**Supplied text:**
Both modes of operation are quite common (one step or many steps in a
job allocation). I believe that having the behavior configurable by
job using an environment variable or command line option would be
ideal, but it does not exist today.
Moe
Quoting "Mark A. Grondona" <[email protected]>:
On Mon, 1 Aug 2011 14:14:55 -0700, "[email protected]"
<[email protected]> wrote:
The current logic requires job steps to explicitly request the generic
resources (GRES, e.g. GPUs) to be allocated. This decision was based
upon users commonly running many job steps within a job allocation and
using different resources for each job step. If a job step inherits
all of the job's GRES by default, that would require job steps to
explicitly request no GRES if desired
(e.g. "srun --gres=gpu:0 ..."). This may not be the best design for
all users, but it is what exists today.
The only problem with this approach is that it makes the common case
more difficult (most of the time users run a single job step per
allocation), in order to satisfy the uncommon case.
Could this behavior be made configurable?
mark
Moe
Quoting Carles Fenoy <[email protected]>:
> Hi all,
>
> We are considering using cgroups in a new GPU cluster, and I want to know
> which is the current status of the devices part of the cgroups plugin.
>
> We have also observed that the tasks, of a job requesting gres, that don't
> request generic resources explicitly are not assigned any resources.
> Example:
>
> A job request 2 gpus with
>
> sbatch --gres=gpu:1 --ntasks=2 --cpus-per-task=2 --wrap="env; srun env |
> grep CUDA"
>
> The first env shows:
> CUDA_VISIBLE_DEVICES=0
>
> although "srun env" shows:
> CUDA_VISIBLE_DEVICES=NoDevFiles
> CUDA_VISIBLE_DEVICES=NoDevFiles
>
> Is this the expected behavior?
>
> Maybe if a job request gres and its steps don't, slurmstepd should not
> overwrite the job environment in:
>
> gres_gpu.c(211):
>
> } else {
> /* The gres.conf file must identify specific device files
> * in order to set the CUDA_VISIBLE_DEVICES env var */
> env_array_overwrite(job_env_ptr,"CUDA_VISIBLE_DEVICES",
> "NoDevFiles");
> }
>
>
> --
> --
> Carles Fenoy
>

**Set of tasks:**
• A. Which command-line options appear in the sbatch and srun commands in the GRES thread? List each one with its value, if it has one.
• B. Can you reproduce part of the GRES thread, starting at the words "Could this behavior" and ending after "the cgroups plugin."?

**Listed entries:**
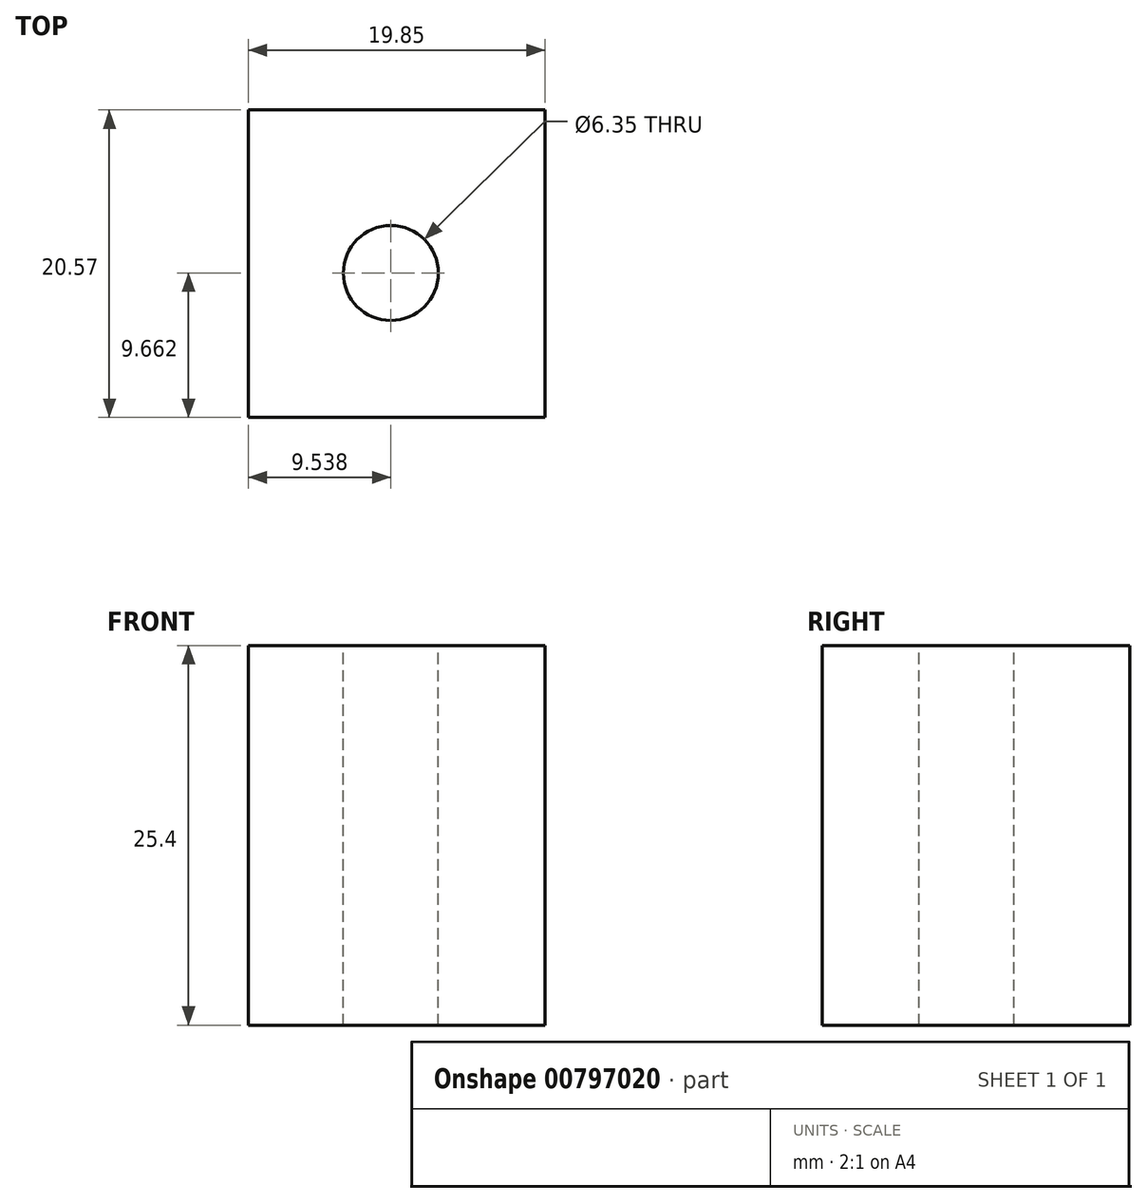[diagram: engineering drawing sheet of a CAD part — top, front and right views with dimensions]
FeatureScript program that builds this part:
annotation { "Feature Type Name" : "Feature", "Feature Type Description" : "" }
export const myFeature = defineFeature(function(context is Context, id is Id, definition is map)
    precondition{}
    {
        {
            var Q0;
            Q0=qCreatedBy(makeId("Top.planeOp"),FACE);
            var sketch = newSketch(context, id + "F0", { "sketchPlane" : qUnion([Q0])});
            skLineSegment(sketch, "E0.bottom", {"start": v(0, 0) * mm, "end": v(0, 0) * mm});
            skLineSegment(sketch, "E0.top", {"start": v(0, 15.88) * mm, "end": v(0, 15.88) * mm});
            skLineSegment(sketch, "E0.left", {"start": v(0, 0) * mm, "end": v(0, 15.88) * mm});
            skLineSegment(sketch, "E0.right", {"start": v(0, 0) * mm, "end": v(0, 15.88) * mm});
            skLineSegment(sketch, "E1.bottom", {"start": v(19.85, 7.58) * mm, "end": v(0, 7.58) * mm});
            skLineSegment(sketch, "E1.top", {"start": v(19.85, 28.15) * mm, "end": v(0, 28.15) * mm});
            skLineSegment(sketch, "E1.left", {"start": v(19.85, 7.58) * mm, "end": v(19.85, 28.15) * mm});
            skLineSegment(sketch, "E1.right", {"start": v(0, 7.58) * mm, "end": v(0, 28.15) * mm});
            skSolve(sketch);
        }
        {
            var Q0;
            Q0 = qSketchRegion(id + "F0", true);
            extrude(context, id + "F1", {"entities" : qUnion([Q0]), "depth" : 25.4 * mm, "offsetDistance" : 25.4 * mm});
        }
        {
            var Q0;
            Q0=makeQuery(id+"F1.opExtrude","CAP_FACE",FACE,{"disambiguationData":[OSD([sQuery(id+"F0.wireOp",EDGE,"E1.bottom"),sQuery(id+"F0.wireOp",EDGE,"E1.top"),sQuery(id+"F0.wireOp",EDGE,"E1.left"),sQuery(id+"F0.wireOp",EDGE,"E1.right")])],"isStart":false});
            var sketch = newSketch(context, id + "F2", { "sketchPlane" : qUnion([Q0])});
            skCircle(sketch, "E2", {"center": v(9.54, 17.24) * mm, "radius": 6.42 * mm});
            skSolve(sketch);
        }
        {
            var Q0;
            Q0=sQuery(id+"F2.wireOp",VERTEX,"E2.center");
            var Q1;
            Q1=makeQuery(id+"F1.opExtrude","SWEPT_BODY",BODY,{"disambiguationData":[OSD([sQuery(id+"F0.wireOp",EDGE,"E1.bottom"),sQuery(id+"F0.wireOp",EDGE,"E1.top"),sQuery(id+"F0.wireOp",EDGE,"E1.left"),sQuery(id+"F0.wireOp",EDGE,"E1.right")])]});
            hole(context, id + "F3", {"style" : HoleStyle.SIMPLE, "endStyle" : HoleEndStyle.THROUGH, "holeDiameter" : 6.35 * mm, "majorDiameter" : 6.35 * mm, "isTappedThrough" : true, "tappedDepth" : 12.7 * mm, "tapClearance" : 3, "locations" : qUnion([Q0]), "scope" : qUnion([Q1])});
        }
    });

**Answers by task:**
• A.
- --gres=gpu:0
- --gres=gpu:1
- --ntasks=2
- --cpus-per-task=2
- --wrap="env; srun env | grep CUDA"

• B.
Could this behavior be made configurable?
mark
Moe
Quoting Carles Fenoy <[email protected]>:
> Hi all,
>
> We are considering using cgroups in a new GPU cluster, and I want to know
> which is the current status of the devices part of the cgroups plugin.